Osteoporosis is a silent disease. Here's what experts say about how to prevent it
CBC
Osteoporosis is sometimes called a silent thief — you usually don't know you have it until you break a bone.
Yet the disease is common: one in three women and one in five men in Canada will suffer a fracture due to osteoporosis in their lifetimes.
Osteoporosis is a disease where your bones become weak and can break more easily.
"It's not painful. It doesn't make you tired. So you really don't have symptoms just because you have low bone density," Dr. Carrie Ye told Dr. Brian Goldman, host of CBC's The Dose.
"What you will feel is a broken bone, so that can be painful," said Ye, a rheumatologist and medical director of the Multidisciplinary Bone Health Clinic at Kaye Edmonton Clinic.
Experts say there are many risk factors for developing osteoporosis, and being aware of our bone health early in life can help prevent it.
Our bones constantly undergo a process of being broken down and built up again — an ongoing struggle for renewal that keeps them healthy and strong.
It's a race between two types of cells: osteoclasts, which eat away at bone, and osteoblasts, which build bone.
"To have healthy bone, you want that constant turnover of eating away, but then replacing it with new bone," said Ye.
You can think of it like road work, said Dr. Angela Cheung, a senior physician scientist and professor of medicine at the University of Toronto and the University Health Network.
"Even with our daily activities, like running up and down stairs and doing whatever, we can do sort of micro-damage to the bone.

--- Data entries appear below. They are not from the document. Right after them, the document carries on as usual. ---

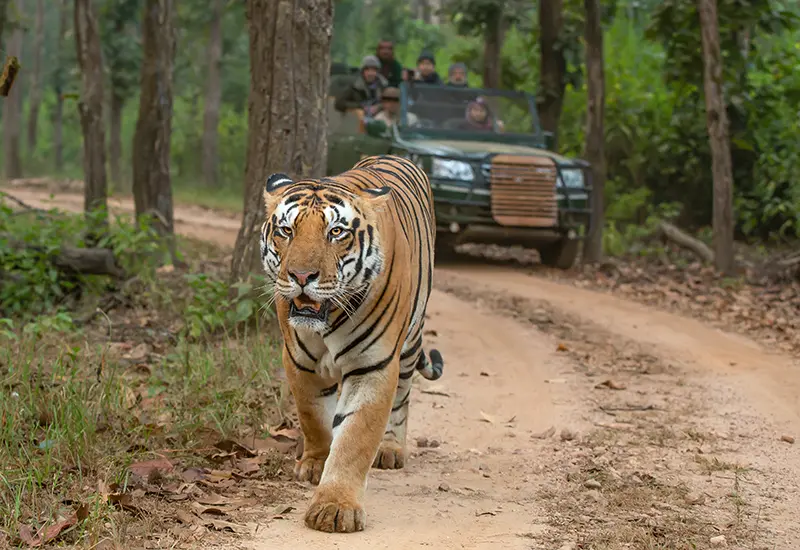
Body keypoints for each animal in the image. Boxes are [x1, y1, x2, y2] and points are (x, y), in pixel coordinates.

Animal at [260, 155, 444, 536]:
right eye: (286, 231)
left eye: (336, 232)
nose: (301, 277)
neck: (327, 320)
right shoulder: (299, 361)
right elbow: (313, 417)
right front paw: (315, 464)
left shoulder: (372, 366)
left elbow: (355, 437)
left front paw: (334, 507)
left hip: (409, 345)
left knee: (403, 397)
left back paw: (391, 449)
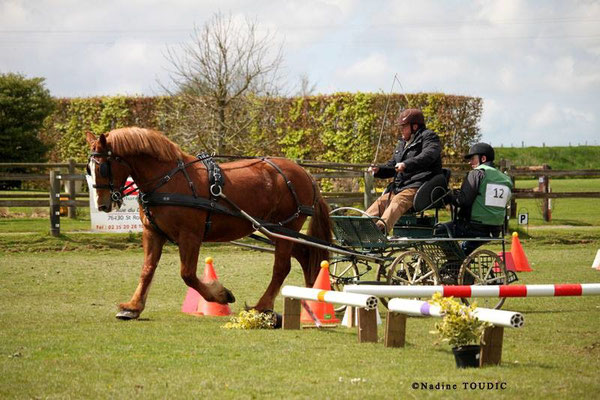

And so the bone responds by digging up the potholes," said Cheung.
The crew blasting away the old, damaged road is the osteoclasts, eating away the damaged bone to make space for new bone.
"Then another team — the bone formation cells — comes in to fill the bone," she said.
When the osteoclasts start winning the bone battle and the osteoblast cells don't get replaced fast enough, that's when you can develop osteoporosis.